▸ **Task to complete**
Lines from the one containing "Bataille de Reines" to the end of the entries below must be reproduced exactly, with both end lines kept and no other line added.

▸ **Entries supplied**
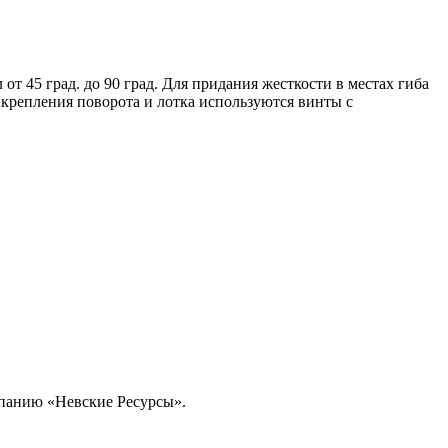
т 45 град. до 90 град. Для придания жесткости в местах гиба
 крепления поворота и лотка используются винты с
омпанию «Невские Ресурсы».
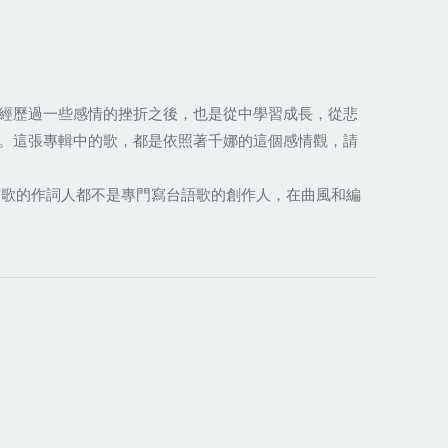
經歷過一些感情的挫折之後，也是從中學習成長，從悲
。這張專輯中的歌，都是依照著千娜的這個感情觀，請
首歌的作詞人都不是專門寫台語歌的創作人，在曲風和編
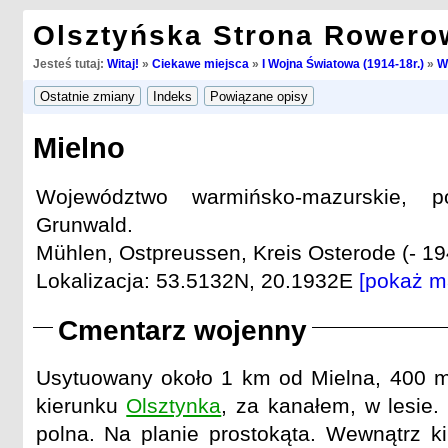
Olsztyńska Strona Rowero
Jesteś tutaj:
Witaj!
»
Ciekawe miejsca
»
I Wojna Światowa (1914-18r.)
»
W
Mielno
Województwo warmińsko-mazurskie, po
Grunwald.
Mühlen, Ostpreussen, Kreis Osterode (- 19
Lokalizacja: 53.5132N, 20.1932E
[pokaż m
Cmentarz wojenny
Usytuowany około 1 km od Mielna, 400 m
kierunku
Olsztynka
, za kanałem, w lesie.
polna. Na planie prostokąta. Wewnątrz ki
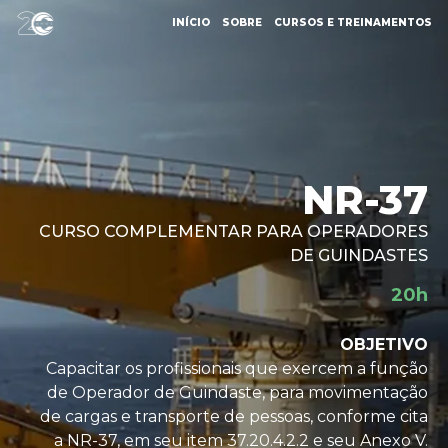
INÍCIO
SOBRE
CURSOS E TREINAMENTOS
NR-37
CURSO COMPLEMENTAR PARA OPERADORES
DE GUINDASTES
20h
OBJETIVO
Capacitar os profissionais que exercem a função
de Operador de Guindaste, para movimentação
de cargas e transporte de pessoas, conforme cita
a NR-37, em seu item 37.20.4.2.2 e seu Anexo V.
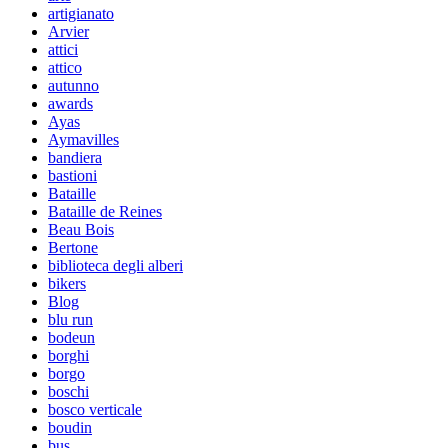
artigianato
Arvier
attici
attico
autunno
awards
Ayas
Aymavilles
bandiera
bastioni
Bataille
Bataille de Reines
Beau Bois
Bertone
biblioteca degli alberi
bikers
Blog
blu run
bodeun
borghi
borgo
boschi
bosco verticale
boudin
bus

▸ **Solution**
Bataille de Reines
Beau Bois
Bertone
biblioteca degli alberi
bikers
Blog
blu run
bodeun
borghi
borgo
boschi
bosco verticale
boudin
bus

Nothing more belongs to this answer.